新开一个命令行执行类似如下命令，containerid替换成faster-whispter-demo对应的容器id，将宿主机中要语音识别的mp3文件复制到容器中

docker cp mp3 containerid:/home/dl/faster-whisper/mp3

将下面的代码拷贝到二-》4中的notebook中，执行一下，会生成srt，docx和txt文件。有一个问题还没有解决，标点符号修改和分段。这个后期再研究

import math
from docx import Document
import pysubs2
from dataclasses import dataclass
import os

@dataclass
class DownloadInfo:
    base_url: str
    max_episod: int
    save_dir: str
#zhuan_2022 = DownloadInfo('https://www.xxxxxxx.com/video/BV1ct4y1871B',99,'专/2022-专')
#shiwu_2022 = DownloadInfo('https://www.xxxxxxx.com/video/BV1ET411375o',93,'专/2022-实')
#xiangguan_2022 = DownloadInfo('https://www.xxxxxxx.com/video/BV1pZ4y1e77d',84,'专/2022-相')
#fachongci_2022 = DownloadInfo('https://www.xxxxxxx.com/video/BV1E8411W7JD',50,'专/2022-法冲刺')
shiwu_2023 = DownloadInfo('https://www.xxxxxxx.com/video/BV1Kc411L7dQ',1,'mp3')
current_down = shiwu_2023
base_dir = '/home/dl/faster-whisper/'
for audio_i in range(1,current_down.max_episod+1):
    audio= os.path.join(base_dir,current_down.save_dir,"{}.mp3".format(audio_i))
    print(audio)
    segments, info = model.transcribe(audio, beam_size=5)
    srt_path = os.path.join(base_dir,current_down.save_dir,"{}.srt".format(audio_i))
    doc_path = os.path.join(base_dir,current_down.save_dir,"{}.docx".format(audio_i))
    txt_path = os.path.join(base_dir,current_down.save_dir,"{}.txt".format(audio_i))
    print("Detected language '%s' with probability %f" % (info.language, info.language_probability))
    with open(srt_path,'w') as f:
        for segment in segments:
            sentence_timestamp = []
            for p_time in [segment.start, segment.end]:
                m,s = divmod(p_time, 60)
                h,m = divmod(m, 60)
                ms, s = math.modf(s)
                sentence_timestamp.append((int(h), int(m), int(s), int(ms * 1000)))
            line = '{}\n{:0>2d}:{:0>2d}:{:0>2d},{:0>3d} --> {:0>2d}:{:0>2d}:{:0>2d},{:0>3d}\n{}\n\n'.format(
                    segment.id,sentence_timestamp[0][0],sentence_timestamp[0][1],sentence_timestamp[0][2],sentence_timestamp[0][3],sentence_timestamp[1][0],sentence_timestamp[1][1],sentence_timestamp[1][2],sentence_timestamp[1][3],segment.text)
#             print(line)
            f.write(line)
            # print("[%.2fs -> %.2fs] %s" % (segment.start, segment.end, segment.text))

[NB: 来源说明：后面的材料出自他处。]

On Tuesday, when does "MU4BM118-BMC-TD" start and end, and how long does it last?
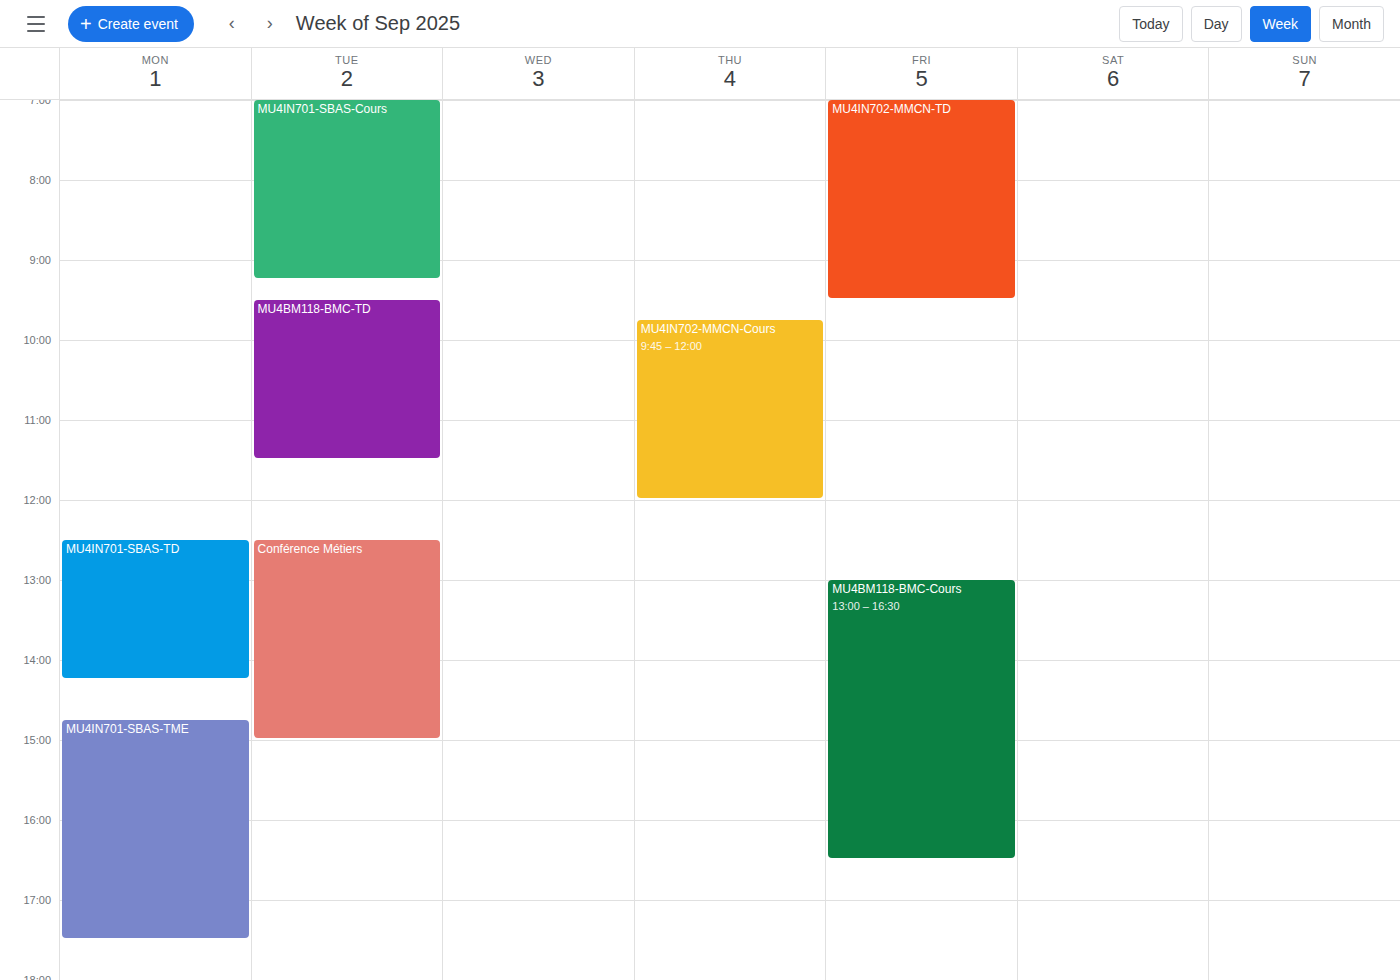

    doc_zhuan = Document()    
    subtitles = pysubs2.load(srt_path)

    save_text = ''
    for sub in subtitles:
        sub_text = sub.text
        if sub_text.find(',') == -1:
            sub_text = sub.text+','
        save_text = save_text + sub_text
#     print(save_text)

    doc_zhuan.add_paragraph(save_text)
    doc_zhuan.save(doc_path)
    
    with open(txt_path,'w') as f_txt:
        f_txt.write(save_text)